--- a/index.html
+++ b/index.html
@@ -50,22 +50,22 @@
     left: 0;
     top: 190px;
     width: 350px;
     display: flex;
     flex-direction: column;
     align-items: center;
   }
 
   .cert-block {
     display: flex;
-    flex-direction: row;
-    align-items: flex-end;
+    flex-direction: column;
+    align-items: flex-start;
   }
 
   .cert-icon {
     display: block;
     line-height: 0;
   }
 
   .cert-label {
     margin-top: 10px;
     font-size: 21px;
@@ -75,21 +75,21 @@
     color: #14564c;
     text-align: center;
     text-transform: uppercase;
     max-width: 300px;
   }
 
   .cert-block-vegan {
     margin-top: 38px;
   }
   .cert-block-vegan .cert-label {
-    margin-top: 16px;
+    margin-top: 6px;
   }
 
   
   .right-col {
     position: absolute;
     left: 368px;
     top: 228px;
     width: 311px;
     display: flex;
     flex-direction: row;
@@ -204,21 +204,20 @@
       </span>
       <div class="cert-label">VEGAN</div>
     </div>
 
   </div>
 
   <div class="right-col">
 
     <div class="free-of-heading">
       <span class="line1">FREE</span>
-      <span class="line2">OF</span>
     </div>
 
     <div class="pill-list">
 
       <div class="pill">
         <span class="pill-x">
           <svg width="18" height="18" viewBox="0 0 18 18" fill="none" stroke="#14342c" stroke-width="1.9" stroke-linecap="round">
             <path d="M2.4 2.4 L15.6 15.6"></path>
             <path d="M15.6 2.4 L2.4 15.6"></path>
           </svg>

==

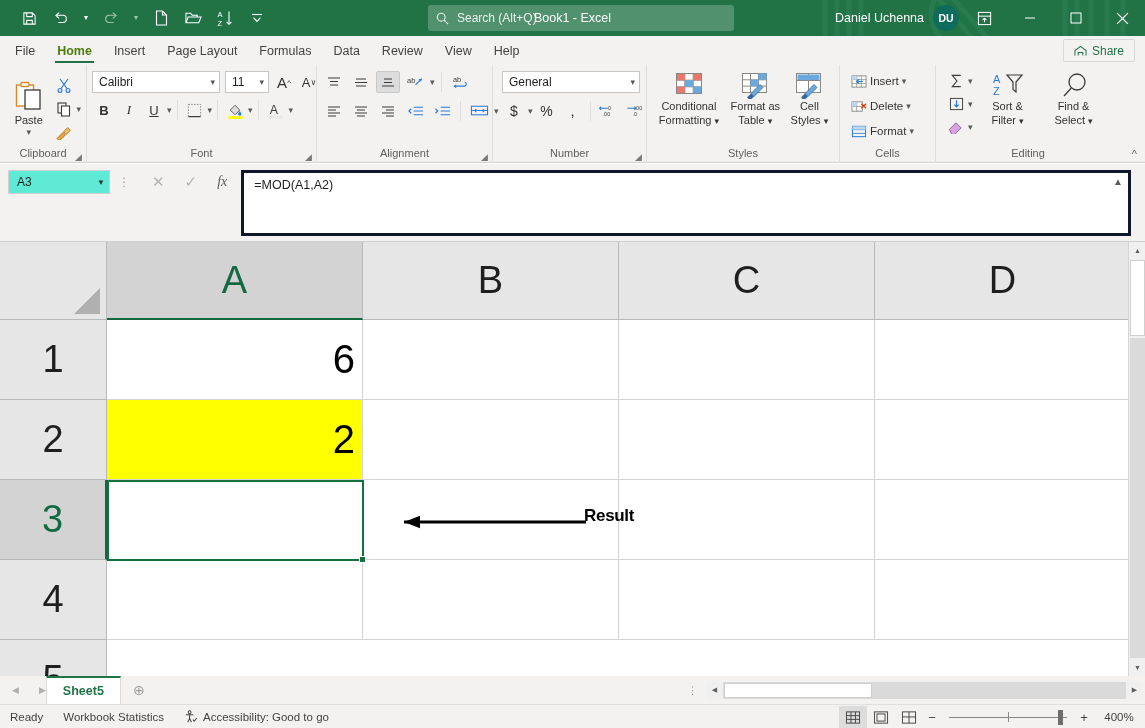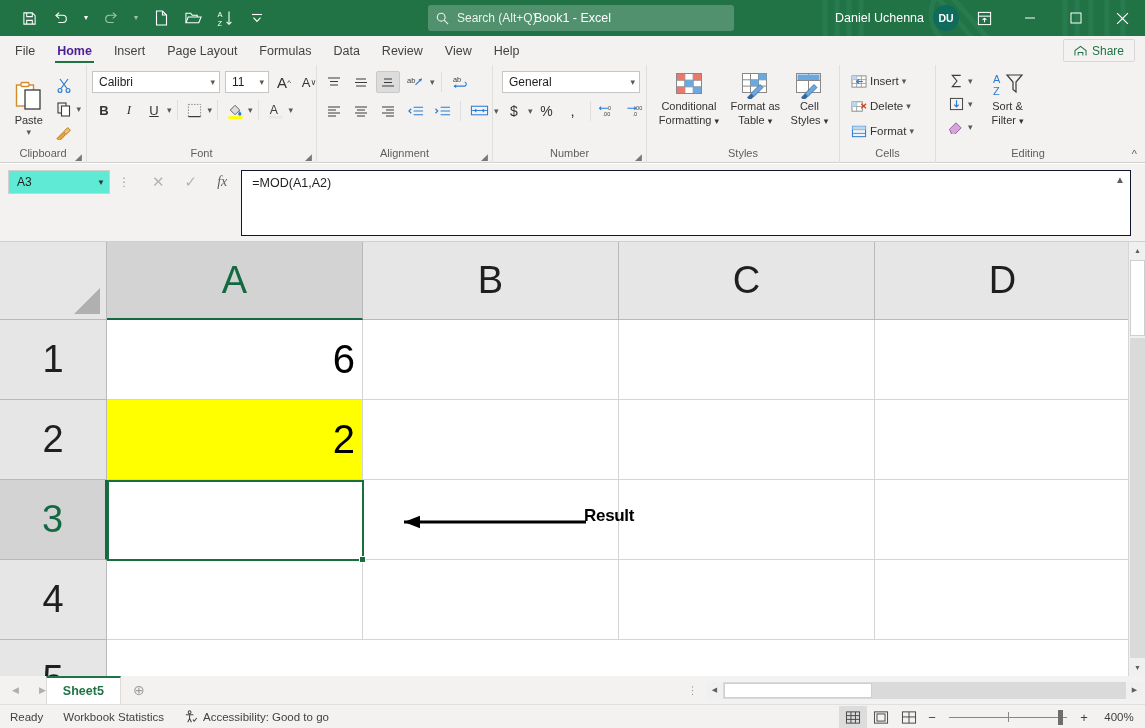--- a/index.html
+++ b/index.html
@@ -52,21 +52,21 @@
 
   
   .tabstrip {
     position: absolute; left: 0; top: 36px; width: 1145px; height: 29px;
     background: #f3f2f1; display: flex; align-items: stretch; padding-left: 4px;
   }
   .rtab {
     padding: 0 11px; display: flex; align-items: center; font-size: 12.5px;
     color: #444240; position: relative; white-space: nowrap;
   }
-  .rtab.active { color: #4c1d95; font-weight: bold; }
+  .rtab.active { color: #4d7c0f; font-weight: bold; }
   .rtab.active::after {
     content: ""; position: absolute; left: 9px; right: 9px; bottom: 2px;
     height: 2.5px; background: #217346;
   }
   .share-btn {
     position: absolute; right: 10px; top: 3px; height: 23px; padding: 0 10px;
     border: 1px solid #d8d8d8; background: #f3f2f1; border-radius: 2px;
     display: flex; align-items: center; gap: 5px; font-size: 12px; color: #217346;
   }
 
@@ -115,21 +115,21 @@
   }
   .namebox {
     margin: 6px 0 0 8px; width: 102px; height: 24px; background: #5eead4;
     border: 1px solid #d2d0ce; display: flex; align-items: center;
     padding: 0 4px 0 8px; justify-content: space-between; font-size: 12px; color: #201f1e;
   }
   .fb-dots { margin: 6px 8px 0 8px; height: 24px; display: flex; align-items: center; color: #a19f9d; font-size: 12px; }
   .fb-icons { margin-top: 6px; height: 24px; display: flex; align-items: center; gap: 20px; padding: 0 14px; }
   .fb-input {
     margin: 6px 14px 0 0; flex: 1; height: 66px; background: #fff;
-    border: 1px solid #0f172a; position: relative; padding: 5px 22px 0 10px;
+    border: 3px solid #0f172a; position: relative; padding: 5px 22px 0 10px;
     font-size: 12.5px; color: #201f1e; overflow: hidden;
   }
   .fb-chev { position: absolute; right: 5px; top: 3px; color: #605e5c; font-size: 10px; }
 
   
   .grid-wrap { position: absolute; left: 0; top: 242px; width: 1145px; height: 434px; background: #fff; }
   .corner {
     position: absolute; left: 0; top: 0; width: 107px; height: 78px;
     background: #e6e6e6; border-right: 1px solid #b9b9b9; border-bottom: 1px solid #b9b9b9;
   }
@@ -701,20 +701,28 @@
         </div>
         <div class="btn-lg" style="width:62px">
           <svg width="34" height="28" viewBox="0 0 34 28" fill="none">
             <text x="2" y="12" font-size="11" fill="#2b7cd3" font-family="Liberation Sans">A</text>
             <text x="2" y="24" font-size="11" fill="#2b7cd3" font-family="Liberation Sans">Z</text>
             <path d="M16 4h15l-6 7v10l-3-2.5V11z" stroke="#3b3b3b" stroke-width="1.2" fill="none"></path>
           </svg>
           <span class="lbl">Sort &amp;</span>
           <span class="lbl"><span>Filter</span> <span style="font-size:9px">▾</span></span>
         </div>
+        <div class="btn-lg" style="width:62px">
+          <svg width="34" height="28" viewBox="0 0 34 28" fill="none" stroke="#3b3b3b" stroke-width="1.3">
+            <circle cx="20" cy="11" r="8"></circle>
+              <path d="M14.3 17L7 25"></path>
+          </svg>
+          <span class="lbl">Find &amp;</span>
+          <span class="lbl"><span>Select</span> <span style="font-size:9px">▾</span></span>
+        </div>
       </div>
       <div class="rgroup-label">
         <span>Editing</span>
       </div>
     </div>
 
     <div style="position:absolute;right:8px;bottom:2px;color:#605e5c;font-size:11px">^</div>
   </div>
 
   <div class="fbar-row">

Problem to solve –
Among the lines above, find those with the word "absolute". Copy them.

Problem solution –
     position: absolute;
     position: absolute; left: 0; top: 36px; width: 1145px; height: 29px;
     content: ""; position: absolute; left: 9px; right: 9px; bottom: 2px;
     position: absolute; right: 10px; top: 3px; height: 23px; padding: 0 10px;
   .fb-chev { position: absolute; right: 5px; top: 3px; color: #605e5c; font-size: 10px; }
   .grid-wrap { position: absolute; left: 0; top: 242px; width: 1145px; height: 434px; background: #fff; }
     position: absolute; left: 0; top: 0; width: 107px; height: 78px;
     <div style="position:absolute;right:8px;bottom:2px;color:#605e5c;font-size:11px">^</div>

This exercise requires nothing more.